Esta matéria faz parte de uma série gerada por uma parceria, com o Digital Brazil Project do Centro Behner Stiefel de Estudos Brasileiros da Universidade Estadual de San Diego, na Califórnia, para produzir matérias sobre impactos climáticos e ação afirmativa nas favelas cariocas e de uma parceria com o Núcleo de Estudos Críticos em Linguagem, Educação e Sociedade (NECLES), da UFF, para produzir matérias que serão utilizadas como recursos pedagógicos em escolas públicas de Niterói.
Cria do Jabour e morador de Bangu, graduado em história pela Universidade do Estado do Rio de Janeiro (UERJ), Rafael Silva Santana Barbosa traz o desejo de mudar sua comunidade na Zona Oeste do Rio de Janeiro. Neste perfil, que reflete também comparações entre as condições de seus antepassados em relação aos que nomearam seu bairro, iremos conhecer um pouco sobre sua trajetória e o papel da educação na sua vida. Conheça perfis de outros cotistas publicados no RioOnWatch aqui.
Há um descompasso no tempo quando falamos de acesso à educação no Brasil. Intacta, tranquila e confortável, para alguns, a educação é oferecida de bandeja. Podemos comparar a trajetória desses alunos com a dos atletas de alto rendimento, por exemplo. Ambos contam com uma gama de treinadores e preparadores físicos à sua disposição desde muito cedo. São esses os alunos que ilustram as fachadas de propaganda de colégios particulares, com seus pódios e classificações em “primeiro lugar na universidade não sei das contas”, sempre com a raça e classe social muito bem definidas.
Na outra ponta, estão jovens como Rafael Silva Santana Barbosa, de 26 anos, hoje historiador e educador formado pela Universidade Estadual do Rio de Janeiro (UERJ), uma das primeiras e mais importantes universidades do país a adotar um sistema de cotas em 2004. Na época, a política reservava vagas para estudantes de escolas públicas, pessoas com deficiência e pessoas autodeclaradas negras.

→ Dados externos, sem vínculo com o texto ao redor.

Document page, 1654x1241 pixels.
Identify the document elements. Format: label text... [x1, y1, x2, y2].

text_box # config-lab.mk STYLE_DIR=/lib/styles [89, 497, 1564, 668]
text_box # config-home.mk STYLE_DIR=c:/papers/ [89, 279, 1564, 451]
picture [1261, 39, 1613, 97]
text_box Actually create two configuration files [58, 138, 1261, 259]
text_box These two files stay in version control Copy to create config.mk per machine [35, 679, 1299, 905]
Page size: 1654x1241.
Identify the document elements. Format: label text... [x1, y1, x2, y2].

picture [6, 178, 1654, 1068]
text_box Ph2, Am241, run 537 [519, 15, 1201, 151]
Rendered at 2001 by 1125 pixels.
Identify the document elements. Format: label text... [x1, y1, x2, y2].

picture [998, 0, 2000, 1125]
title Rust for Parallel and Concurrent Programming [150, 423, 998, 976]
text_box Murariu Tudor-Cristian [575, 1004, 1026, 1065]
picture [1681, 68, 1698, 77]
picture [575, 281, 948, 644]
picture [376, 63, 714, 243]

Engana-se quem pensa que, no Brasil, essa valorização meritocrática de parcelas da população com acesso à educação de qualidade é uma novidade. Nos registros antigos de jornais da virada do século XIX, havia editoriais que explicitavam os aprovados nos vestibulares, nos exames semestrais e em suas formaturas. Sobrenomes esses que hoje podem ser da rua em que você mora, do bairro em que você nasceu e até mesmo do político que governa seu estado.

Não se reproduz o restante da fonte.